Dataset entries:
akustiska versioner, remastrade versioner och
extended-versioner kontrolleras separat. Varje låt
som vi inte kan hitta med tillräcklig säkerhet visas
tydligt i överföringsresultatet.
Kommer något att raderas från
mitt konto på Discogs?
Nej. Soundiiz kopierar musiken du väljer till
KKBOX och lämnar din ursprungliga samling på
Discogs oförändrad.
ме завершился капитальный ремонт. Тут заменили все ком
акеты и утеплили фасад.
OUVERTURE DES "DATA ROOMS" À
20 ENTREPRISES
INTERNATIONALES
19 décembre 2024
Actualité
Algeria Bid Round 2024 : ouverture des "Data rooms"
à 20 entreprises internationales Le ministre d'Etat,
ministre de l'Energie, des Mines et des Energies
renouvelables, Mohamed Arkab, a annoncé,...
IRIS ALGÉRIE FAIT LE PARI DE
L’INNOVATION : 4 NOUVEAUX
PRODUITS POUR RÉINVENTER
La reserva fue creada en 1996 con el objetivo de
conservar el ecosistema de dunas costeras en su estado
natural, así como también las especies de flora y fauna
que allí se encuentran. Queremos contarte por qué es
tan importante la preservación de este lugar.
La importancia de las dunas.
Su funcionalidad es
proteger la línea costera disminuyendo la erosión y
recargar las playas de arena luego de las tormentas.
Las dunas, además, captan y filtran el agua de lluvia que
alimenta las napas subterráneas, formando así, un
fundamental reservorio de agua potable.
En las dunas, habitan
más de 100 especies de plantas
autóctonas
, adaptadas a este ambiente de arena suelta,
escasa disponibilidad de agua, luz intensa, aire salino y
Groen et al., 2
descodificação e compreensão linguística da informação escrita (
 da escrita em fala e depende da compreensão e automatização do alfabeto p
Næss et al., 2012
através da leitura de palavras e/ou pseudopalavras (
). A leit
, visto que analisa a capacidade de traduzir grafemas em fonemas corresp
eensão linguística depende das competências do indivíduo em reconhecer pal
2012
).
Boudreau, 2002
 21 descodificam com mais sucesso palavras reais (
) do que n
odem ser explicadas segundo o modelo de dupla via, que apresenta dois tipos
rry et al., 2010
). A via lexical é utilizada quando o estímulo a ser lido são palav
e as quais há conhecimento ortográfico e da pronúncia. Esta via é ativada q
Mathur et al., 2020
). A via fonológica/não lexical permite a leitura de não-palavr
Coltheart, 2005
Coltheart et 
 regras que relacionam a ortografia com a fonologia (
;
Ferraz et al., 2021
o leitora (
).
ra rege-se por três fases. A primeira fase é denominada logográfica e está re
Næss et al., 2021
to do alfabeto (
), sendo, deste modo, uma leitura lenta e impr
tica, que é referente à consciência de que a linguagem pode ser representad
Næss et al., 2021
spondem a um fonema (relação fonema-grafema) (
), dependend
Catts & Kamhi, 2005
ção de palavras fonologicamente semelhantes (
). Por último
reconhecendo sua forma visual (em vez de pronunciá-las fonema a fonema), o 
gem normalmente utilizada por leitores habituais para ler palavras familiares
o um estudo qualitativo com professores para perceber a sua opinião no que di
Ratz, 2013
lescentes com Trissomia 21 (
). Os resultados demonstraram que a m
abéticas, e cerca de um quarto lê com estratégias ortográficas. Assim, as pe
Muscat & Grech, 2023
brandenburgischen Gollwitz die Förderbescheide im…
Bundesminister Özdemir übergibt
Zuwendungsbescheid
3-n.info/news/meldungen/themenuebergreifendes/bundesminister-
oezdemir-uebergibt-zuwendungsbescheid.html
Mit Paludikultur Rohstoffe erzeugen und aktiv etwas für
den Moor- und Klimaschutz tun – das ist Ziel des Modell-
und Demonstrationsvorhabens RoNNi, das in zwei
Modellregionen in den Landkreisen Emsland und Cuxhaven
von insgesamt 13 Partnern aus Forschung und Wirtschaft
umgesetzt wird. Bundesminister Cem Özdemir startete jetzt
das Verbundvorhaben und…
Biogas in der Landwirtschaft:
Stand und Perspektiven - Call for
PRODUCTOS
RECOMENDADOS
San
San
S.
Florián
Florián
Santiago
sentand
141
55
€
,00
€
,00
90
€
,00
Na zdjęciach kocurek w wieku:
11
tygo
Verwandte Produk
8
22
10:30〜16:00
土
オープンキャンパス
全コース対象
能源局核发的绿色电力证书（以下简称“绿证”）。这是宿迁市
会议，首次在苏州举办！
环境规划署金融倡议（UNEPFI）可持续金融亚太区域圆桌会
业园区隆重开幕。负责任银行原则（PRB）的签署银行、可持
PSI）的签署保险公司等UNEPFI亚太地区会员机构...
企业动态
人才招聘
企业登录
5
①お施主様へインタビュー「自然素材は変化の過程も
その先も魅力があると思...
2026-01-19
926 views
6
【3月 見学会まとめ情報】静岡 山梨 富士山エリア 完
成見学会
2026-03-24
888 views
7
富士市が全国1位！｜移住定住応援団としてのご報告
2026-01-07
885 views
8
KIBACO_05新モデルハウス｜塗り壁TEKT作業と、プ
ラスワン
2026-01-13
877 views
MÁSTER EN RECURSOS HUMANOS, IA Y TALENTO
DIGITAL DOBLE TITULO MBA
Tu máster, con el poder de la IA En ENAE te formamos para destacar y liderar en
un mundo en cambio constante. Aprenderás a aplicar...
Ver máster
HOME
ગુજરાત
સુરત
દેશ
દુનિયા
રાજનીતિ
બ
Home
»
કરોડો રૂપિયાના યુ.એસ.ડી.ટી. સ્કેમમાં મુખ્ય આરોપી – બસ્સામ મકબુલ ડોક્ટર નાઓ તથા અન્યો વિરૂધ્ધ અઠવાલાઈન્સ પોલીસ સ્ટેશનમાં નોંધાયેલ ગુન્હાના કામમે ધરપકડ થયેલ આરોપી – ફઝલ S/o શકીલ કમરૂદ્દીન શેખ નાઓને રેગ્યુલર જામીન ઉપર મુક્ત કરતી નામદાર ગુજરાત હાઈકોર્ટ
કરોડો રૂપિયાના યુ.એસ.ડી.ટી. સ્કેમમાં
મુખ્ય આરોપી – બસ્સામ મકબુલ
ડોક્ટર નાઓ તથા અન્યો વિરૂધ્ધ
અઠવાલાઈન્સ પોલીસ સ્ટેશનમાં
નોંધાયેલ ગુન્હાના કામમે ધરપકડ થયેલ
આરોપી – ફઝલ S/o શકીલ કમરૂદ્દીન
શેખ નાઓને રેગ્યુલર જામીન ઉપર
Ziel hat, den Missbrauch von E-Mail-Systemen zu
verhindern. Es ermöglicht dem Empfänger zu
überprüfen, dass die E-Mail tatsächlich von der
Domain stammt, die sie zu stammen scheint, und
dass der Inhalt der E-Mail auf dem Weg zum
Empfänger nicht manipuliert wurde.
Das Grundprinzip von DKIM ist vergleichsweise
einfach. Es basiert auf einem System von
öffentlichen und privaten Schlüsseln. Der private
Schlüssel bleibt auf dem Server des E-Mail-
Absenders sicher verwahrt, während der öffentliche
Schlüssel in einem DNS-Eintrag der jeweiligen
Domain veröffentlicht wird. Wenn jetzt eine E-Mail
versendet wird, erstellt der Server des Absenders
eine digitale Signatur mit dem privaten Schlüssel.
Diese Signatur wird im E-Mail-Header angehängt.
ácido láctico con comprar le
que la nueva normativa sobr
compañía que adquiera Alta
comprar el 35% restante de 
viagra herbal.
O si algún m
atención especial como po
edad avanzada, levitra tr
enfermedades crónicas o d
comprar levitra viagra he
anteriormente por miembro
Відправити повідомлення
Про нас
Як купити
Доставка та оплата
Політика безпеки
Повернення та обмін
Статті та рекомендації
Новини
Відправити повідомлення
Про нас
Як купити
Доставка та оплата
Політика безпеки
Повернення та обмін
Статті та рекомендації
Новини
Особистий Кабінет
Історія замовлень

» Task brief:
Transcribe the entries above word for word, from the first line through the line containing "recargar las playas", and nothing else.

» Reply:
akustiska versioner, remastrade versioner och
extended-versioner kontrolleras separat. Varje låt
som vi inte kan hitta med tillräcklig säkerhet visas
tydligt i överföringsresultatet.
Kommer något att raderas från
mitt konto på Discogs?
Nej. Soundiiz kopierar musiken du väljer till
KKBOX och lämnar din ursprungliga samling på
Discogs oförändrad.
ме завершился капитальный ремонт. Тут заменили все ком
акеты и утеплили фасад.
OUVERTURE DES "DATA ROOMS" À
20 ENTREPRISES
INTERNATIONALES
19 décembre 2024
Actualité
Algeria Bid Round 2024 : ouverture des "Data rooms"
à 20 entreprises internationales Le ministre d'Etat,
ministre de l'Energie, des Mines et des Energies
renouvelables, Mohamed Arkab, a annoncé,...
IRIS ALGÉRIE FAIT LE PARI DE
L’INNOVATION : 4 NOUVEAUX
PRODUITS POUR RÉINVENTER
La reserva fue creada en 1996 con el objetivo de
conservar el ecosistema de dunas costeras en su estado
natural, así como también las especies de flora y fauna
que allí se encuentran. Queremos contarte por qué es
tan importante la preservación de este lugar.
La importancia de las dunas.
Su funcionalidad es
proteger la línea costera disminuyendo la erosión y
recargar las playas de arena luego de las tormentas.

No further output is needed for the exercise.